Uphill road ahead for Abhishek Banerjee

The TMC losing its 15-year grip on West Bengal in the face of an unprecedented saffron wave has left the party’s de facto second in command, Abhishek Banerjee, staring at a major political crisis, his first real test outside power.
As the BJP surged past the halfway mark and swept the state, the verdict did more than unseat a government. It punctured a political model that the TMC supremo’s nephew had sought to build, consolidate and impose on the party. For a leader who had recast himself from a derided “bhaipo” (nephew) to the party’s self-styled “senapati”, the fall is stark and personal.
If Mamata Banerjee was the face of the TMC’s campaign, Abhishek Banerjee was its architect. From candidate selection and organisational resets, to booth management and messaging — all roads led to him.
And this time, those roads led to defeat. The scale of the defeat has faced the TMC with an existential moment.
From leading Bengal’s political narrative for over a decade to being pushed to the margins, the party now faces a churn that goes beyond numbers.
The BJP’s sweep across border districts, tribal belts and industrial regions has exposed the TMC’s structural vulnerabilities that were papered over in earlier victories. For Abhishek Banerjee, the Diamon Harbour MP, the message is sharp — the system he built did not just falter, it was overwhelmed.

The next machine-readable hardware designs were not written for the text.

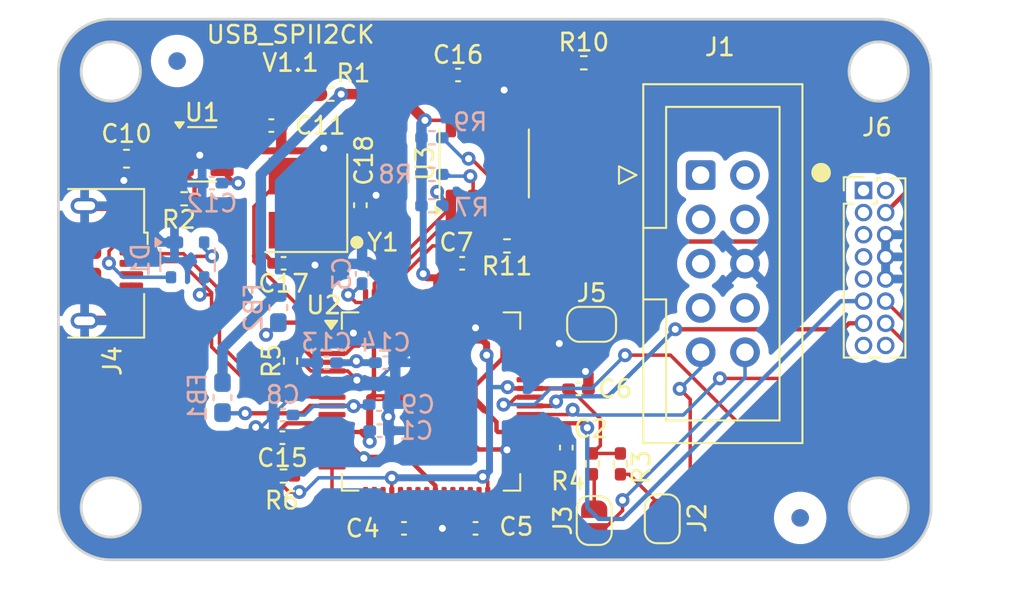
<source format=kicad_pcb>
(kicad_pcb
	(version 20240108)
	(generator "pcbnew")
	(generator_version "8.0")
	(general
		(thickness 1.6)
		(legacy_teardrops no)
	)
	(paper "A4")
	(layers
		(0 "F.Cu" signal)
		(31 "B.Cu" signal)
		(32 "B.Adhes" user "B.Adhesive")
		(33 "F.Adhes" user "F.Adhesive")
		(34 "B.Paste" user)
		(35 "F.Paste" user)
		(36 "B.SilkS" user "B.Silkscreen")
		(37 "F.SilkS" user "F.Silkscreen")
		(38 "B.Mask" user)
		(39 "F.Mask" user)
		(40 "Dwgs.User" user "User.Drawings")
		(41 "Cmts.User" user "User.Comments")
		(42 "Eco1.User" user "User.Eco1")
		(43 "Eco2.User" user "User.Eco2")
		(44 "Edge.Cuts" user)
		(45 "Margin" user)
		(46 "B.CrtYd" user "B.Courtyard")
		(47 "F.CrtYd" user "F.Courtyard")
		(48 "B.Fab" user)
		(49 "F.Fab" user)
		(50 "User.1" user)
		(51 "User.2" user)
		(52 "User.3" user)
		(53 "User.4" user)
		(54 "User.5" user)
		(55 "User.6" user)
		(56 "User.7" user)
		(57 "User.8" user)
		(58 "User.9" user)
	)
	(setup
		(stackup
			(layer "F.SilkS"
				(type "Top Silk Screen")
			)
			(layer "F.Paste"
				(type "Top Solder Paste")
			)
			(layer "F.Mask"
				(type "Top Solder Mask")
				(thickness 0.01)
			)
			(layer "F.Cu"
				(type "copper")
				(thickness 0.035)
			)
			(layer "dielectric 1"
				(type "core")
				(thickness 1.51)
				(material "FR4")
				(epsilon_r 4.5)
				(loss_tangent 0.02)
			)
			(layer "B.Cu"
				(type "copper")
				(thickness 0.035)
			)
			(layer "B.Mask"
				(type "Bottom Solder Mask")
				(thickness 0.01)
			)
			(layer "B.Paste"
				(type "Bottom Solder Paste")
			)
			(layer "B.SilkS"
				(type "Bottom Silk Screen")
			)
			(copper_finish "None")
			(dielectric_constraints no)
		)
		(pad_to_mask_clearance 0)
		(allow_soldermask_bridges_in_footprints no)
		(pcbplotparams
			(layerselection 0x00010fc_ffffffff)
			(plot_on_all_layers_selection 0x0000000_00000000)
			(disableapertmacros no)
			(usegerberextensions no)
			(usegerberattributes yes)
			(usegerberadvancedattributes yes)
			(creategerberjobfile yes)
			(dashed_line_dash_ratio 12.000000)
			(dashed_line_gap_ratio 3.000000)
			(svgprecision 4)
			(plotframeref no)
			(viasonmask no)
			(mode 1)
			(useauxorigin no)
			(hpglpennumber 1)
			(hpglpenspeed 20)
			(hpglpendiameter 15.000000)
			(pdf_front_fp_property_popups yes)
			(pdf_back_fp_property_popups yes)
			(dxfpolygonmode yes)
			(dxfimperialunits yes)
			(dxfusepcbnewfont yes)
			(psnegative no)
			(psa4output no)
			(plotreference yes)
			(plotvalue yes)
			(plotfptext yes)
			(plotinvisibletext no)
			(sketchpadsonfab no)
			(subtractmaskfromsilk no)
			(outputformat 1)
			(mirror no)
			(drillshape 1)
			(scaleselection 1)
			(outputdirectory "")
		)
	)
	(net 0 "")
	(net 1 "Net-(U2-VREGOUT)")
	(net 2 "GND")
	(net 3 "+3.3V")
	(net 4 "Net-(U2-VPLL)")
	(net 5 "VBUS")
	(net 6 "Net-(U1-VOUT)")
	(net 7 "Net-(U1-BP)")
	(net 8 "Net-(U2-VPHY)")
	(net 9 "Net-(U2-OSCI)")
	(net 10 "Net-(U2-OSCO)")
	(net 11 "/USB-")
	(net 12 "/USB+")
	(net 13 "/I2C_SDA")
	(net 14 "unconnected-(J1-Pin_1-Pad1)")
	(net 15 "unconnected-(J1-Pin_3-Pad3)")
	(net 16 "/I2C_SCL")
	(net 17 "unconnected-(J1-Pin_4-Pad4)")
	(net 18 "unconnected-(J1-Pin_2-Pad2)")
	(net 19 "unconnected-(J1-Pin_8-Pad8)")
	(net 20 "unconnected-(J1-Pin_7-Pad7)")
	(net 21 "unconnected-(J1-Pin_5-Pad5)")
	(net 22 "Net-(J2-Pin_2)")
	(net 23 "Net-(J3-Pin_2)")
	(net 24 "unconnected-(J4-ID-Pad4)")
	(net 25 "/~{RESET}")
	(net 26 "Net-(J5-Pin_1)")
	(net 27 "/SPI_MOSI")
	(net 28 "unconnected-(J6-Pin_7-Pad7)")
	(net 29 "unconnected-(J6-Pin_5-Pad5)")
	(net 30 "unconnected-(J6-Pin_2-Pad2)")
	(net 31 "/SPI_SCK")
	(net 32 "/SPI_SSN")
	(net 33 "/SPI_MISO")
	(net 34 "unconnected-(J6-Pin_16-Pad16)")
	(net 35 "unconnected-(J6-Pin_1-Pad1)")
	(net 36 "unconnected-(J6-Pin_9-Pad9)")
	(net 37 "unconnected-(J6-Pin_3-Pad3)")
	(net 38 "unconnected-(J6-Pin_15-Pad15)")
	(net 39 "Net-(U1-ON{slash}~{OFF})")
	(net 40 "Net-(U2-REF)")
	(net 41 "Net-(U2-~{RESET})")
	(net 42 "Net-(U2-EECS)")
	(net 43 "Net-(U2-EECLK)")
	(net 44 "Net-(U2-EEDATA)")
	(net 45 "Net-(U3-DO)")
	(net 46 "unconnected-(U2-ACBUS6-Pad33)")
	(net 47 "unconnected-(U2-BCBUS4-Pad55)")
	(net 48 "unconnected-(U2-BCBUS5-Pad57)")
	(net 49 "unconnected-(U2-ACBUS0-Pad26)")
	(net 50 "unconnected-(U2-BCBUS7-Pad59)")
	(net 51 "unconnected-(U2-BDBUS7-Pad46)")
	(net 52 "unconnected-(U2-ADBUS7-Pad24)")
	(net 53 "unconnected-(U2-~{PWREN}-Pad60)")
	(net 54 "unconnected-(U2-BCBUS1-Pad52)")
	(net 55 "unconnected-(U2-BDBUS4-Pad43)")
	(net 56 "unconnected-(U2-BCBUS6-Pad58)")
	(net 57 "unconnected-(U2-ADBUS6-Pad23)")
	(net 58 "unconnected-(U2-ACBUS2-Pad28)")
	(net 59 "unconnected-(U2-BCBUS3-Pad54)")
	(net 60 "unconnected-(U2-ACBUS4-Pad30)")
	(net 61 "unconnected-(U2-ADBUS4-Pad21)")
	(net 62 "unconnected-(U2-ACBUS7-Pad34)")
	(net 63 "unconnected-(U2-BCBUS2-Pad53)")
	(net 64 "unconnected-(U2-ACBUS1-Pad27)")
	(net 65 "unconnected-(U2-BDBUS6-Pad45)")
	(net 66 "unconnected-(U2-ACBUS3-Pad29)")
	(net 67 "unconnected-(U2-~{SUSPEND}-Pad36)")
	(net 68 "unconnected-(U2-ACBUS5-Pad32)")
	(net 69 "unconnected-(U2-ADBUS3-Pad19)")
	(net 70 "unconnected-(U2-ADBUS5-Pad22)")
	(net 71 "unconnected-(U2-BDBUS5-Pad44)")
	(net 72 "unconnected-(U3-NC-Pad6)")
	(net 73 "unconnected-(U3-NC-Pad7)")
	(footprint "Jumper:SolderJumper-2_P1.3mm_Open_RoundedPad1.0x1.5mm" (layer "F.Cu") (at 153.4 112.45 90))
	(footprint "Connector_USB:USB_Micro-B_Amphenol_10118193-0001LF_Horizontal" (layer "F.Cu") (at 124.2 97.7 -90))
	(footprint "Capacitor_SMD:C_0402_1005Metric_Pad0.74x0.62mm_HandSolder" (layer "F.Cu") (at 145.6 86.9))
	(footprint "Capacitor_SMD:C_0402_1005Metric_Pad0.74x0.62mm_HandSolder" (layer "F.Cu") (at 151.8 108.2675 90))
	(footprint "Package_TO_SOT_SMD:SOT-23-5" (layer "F.Cu") (at 130.9375 91.45))
	(footprint "Package_SO:SOIC-8_3.9x4.9mm_P1.27mm" (layer "F.Cu") (at 147.095 91.975 90))
	(footprint "Jumper:SolderJumper-2_P1.3mm_Open_RoundedPad1.0x1.5mm" (layer "F.Cu") (at 157.3 112.35 90))
	(footprint "Resistor_SMD:R_0402_1005Metric_Pad0.72x0.64mm_HandSolder" (layer "F.Cu") (at 153.3 109.2 90))
	(footprint "Resistor_SMD:R_0402_1005Metric_Pad0.72x0.64mm_HandSolder" (layer "F.Cu") (at 148.4 96.7 180))
	(footprint "Connector_IDC:IDC-Header_2x05_P2.54mm_Vertical" (layer "F.Cu") (at 159.5 92.64))
	(footprint "Resistor_SMD:R_0402_1005Metric_Pad0.72x0.64mm_HandSolder" (layer "F.Cu") (at 152.8025 86.2))
	(footprint "Capacitor_SMD:C_0402_1005Metric_Pad0.74x0.62mm_HandSolder" (layer "F.Cu") (at 142.5 112.9 180))
	(footprint "Resistor_SMD:R_0402_1005Metric_Pad0.72x0.64mm_HandSolder" (layer "F.Cu") (at 154.9 109.2025 90))
	(footprint "Capacitor_SMD:C_0402_1005Metric_Pad0.74x0.62mm_HandSolder" (layer "F.Cu") (at 152.5 104.9 180))
	(footprint "Resistor_SMD:R_0402_1005Metric_Pad0.72x0.64mm_HandSolder" (layer "F.Cu") (at 129.9025 94))
	(footprint "Connector_PinHeader_1.27mm:PinHeader_2x08_P1.27mm_Vertical" (layer "F.Cu") (at 168.83 93.52))
	(footprint "Resistor_SMD:R_0402_1005Metric_Pad0.72x0.64mm_HandSolder" (layer "F.Cu") (at 135.5975 109.9))
	(footprint "Jumper:SolderJumper-2_P1.3mm_Open_RoundedPad1.0x1.5mm" (layer "F.Cu") (at 153.25 101.2))
	(footprint "Resistor_SMD:R_0402_1005Metric_Pad0.72x0.64mm_HandSolder" (layer "F.Cu") (at 138.3025 88))
	(footprint "Package_QFP:LQFP-64_10x10mm_P0.5mm" (layer "F.Cu") (at 144.05 105.625))
	(footprint "Capacitor_SMD:C_0402_1005Metric_Pad0.74x0.62mm_HandSolder" (layer "F.Cu") (at 145.8325 97.7 180))
	(footprint "Crystal:Crystal_SMD_SeikoEpson_FA238V-4Pin_3.2x2.5mm_HandSoldering" (layer "F.Cu") (at 136.9 94.25 90))
	(footprint "Capacitor_SMD:C_0402_1005Metric_Pad0.74x0.62mm_HandSolder" (layer "F.Cu") (at 135.5325 107.7 180))
	(footprint "Capacitor_SMD:C_0402_1005Metric_Pad0.74x0.62mm_HandSolder" (layer "F.Cu") (at 140 94.3675 -90))
	(footprint "Fiducial:Fiducial_1mm_Mask3mm" (layer "F.Cu") (at 165.2 112.3))
	(footprint "Resistor_SMD:R_0402_1005Metric_Pad0.72x0.64mm_HandSolder" (layer "F.Cu") (at 136 103.3025 -90))
	(footprint "Capacitor_SMD:C_0402_1005Metric_Pad0.74x0.62mm_HandSolder" (layer "F.Cu") (at 146.6 112.9))
	(footprint "Capacitor_SMD:C_0603_1608Metric_Pad1.08x0.95mm_HandSolder" (layer "F.Cu") (at 126.6 91.7))
	(footprint "Capacitor_SMD:C_0402_1005Metric_Pad0.74x0.62mm_HandSolder" (layer "F.Cu") (at 135.6 97.7 180))
	(footprint "Capacitor_SMD:C_0402_1005Metric_Pad0.74x0.62mm_HandSolder" (layer "F.Cu") (at 134.9 89.8 180))
	(footprint "Fiducial:Fiducial_1mm_Mask3mm" (layer "F.Cu") (at 129.5 86.1))
	(footprint "Capacitor_SMD:C_0402_1005Metric_Pad0.74x0.62mm_HandSolder" (layer "B.Cu") (at 141.0675 105.8 180))
	(footprint "Capacitor_SMD:C_0402_1005Metric_Pad0.74x0.62mm_HandSolder" (layer "B.Cu") (at 135.5675 106.4 180))
	(footprint "Capacitor_SMD:C_0402_1005Metric_Pad0.74x0.62mm_HandSolder"
		(layer "B.Cu")
		(uuid "2f8fdc2e-8e20-453d-a233-09d18842d395")
		(at 141.1 107.3 180)
		(descr "Capacitor SMD 0402 (1005 Metric), square (rectangular) end terminal, IPC_7351 nominal with elongated pad for handsoldering. (Body size source: IPC-SM-782 page 76, https://www.pcb-3d.com/wordpress/wp-content/uploads/ipc-sm-782a_amendment_1_and_2.pdf), generated with kicad-footprint-generator")
		(tags "capacitor handsolder")
		(property "Reference" "C1"
			(at -2.1 0 0)
			(layer "B.SilkS")
			(uuid "5cd70a46-698b-450e-b244-3a6a6fd3cb4f")
			(effects
				(font
					(size 1 1)
					(thickness 0.15)
				)
				(justify mirror)
			)
		)
		(property "Value" "0.1u"
			(at 0 -1.16 0)
			(layer "B
... [216276 chars truncated]
</source>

Within party circles, the shift in his political identity had been unmistakable over the past few years. Once mocked by rivals as “bhaipo” — shorthand for entitlement — he had, through control over the organisation, earned the tag of “senapati” (commander).
But elections are ruthless levellers. The commander has to own the collapse as his imprint on the TMC’s Assembly poll blueprint was total and transformative.
Over 70 sitting TMC MLAs were dropped or shifted, and a large pool of new faces was introduced under the guiding principle of performance over patronage, a major break from the party’s traditional template of accommodation and localised power centres.
Abhishek Banerjee was betting that a fatigued electorate, weighed down by anti-incumbency and corruption allegations, would reward renewal. For a party that thrived on layered networks and calibrated flexibility, this was not just course correction; it was controlled disruption.
But that did not pay off; it unsettled the very machinery that sustained the party. As the counting day progressed, local equations frayed one constituency after another as disgruntled incumbents turned passive and new candidates, though relatively untainted, lacked the grassroots grip needed for tight contests.
The strategy, although bold, was late.
Fifteen years in power had already created deep anti-incumbency. Allegations, ranging from recruitment scams to leakages in welfare delivery, had already dented the party’s credibility.
It was not sudden. The 2024 Lok Sabha elections had flagged erosion in the party’s urban base.
A senior leader summed it up bluntly, “Too much but too late.”
Abhishek Banerjee’s sharp rhetoric during the campaign, including warnings that those who opposed the party would be “taken care of” after May 4, fed into the opposition’s narrative of arrogance and overreach.
In a state already witnessing signs of voter fatigue, that perception may have hardened resistance.
Abhishek Banerjee’s political journey had, until now, followed a steady upward curve. Elected to the Lok Sabha in 2014 at 27, he entered politics under the shadow of lineage. “Dynasty” was the easy critique; acceptance came slower.
He built his position from within. By 2021, he was indispensable within the party -- managing campaign logistics, shaping messaging, and emerging as the party’s kinetic force when Mamata’s movement was restricted.
His elevation as TMC’s national general secretary formalised his authority, and this election was meant to cement that rise.
Instead, it has fractured it.
At 38, he remains the party’s undisputed number two. But for the first time, his strategy is under question.
The TMC’s internal balance has long rested on a clear division: Mamata as the mass leader, Abhishek as the organisational pivot.
That arrangement now faces its first real stress test. Yet, there is little sign of an immediate rupture.
If anything, the scale of the defeat may compel closing of ranks. But questions will persist, and they will centre on Abhishek Banerjee’s methods, timing and judgement.
For him, this is no longer about ascent. It is about survival and reinvention in Bengal’s volatile political landscape, where a defeat of this scale does not just change government, it resets equations, redraws loyalties and redefines leadership.
For the Trinamool Congress, the loss signals the end of an era. For Abhishek Banerjee, it marks the beginning of a far more difficult battle to reclaim relevance, rebuild organisation, and recover authority.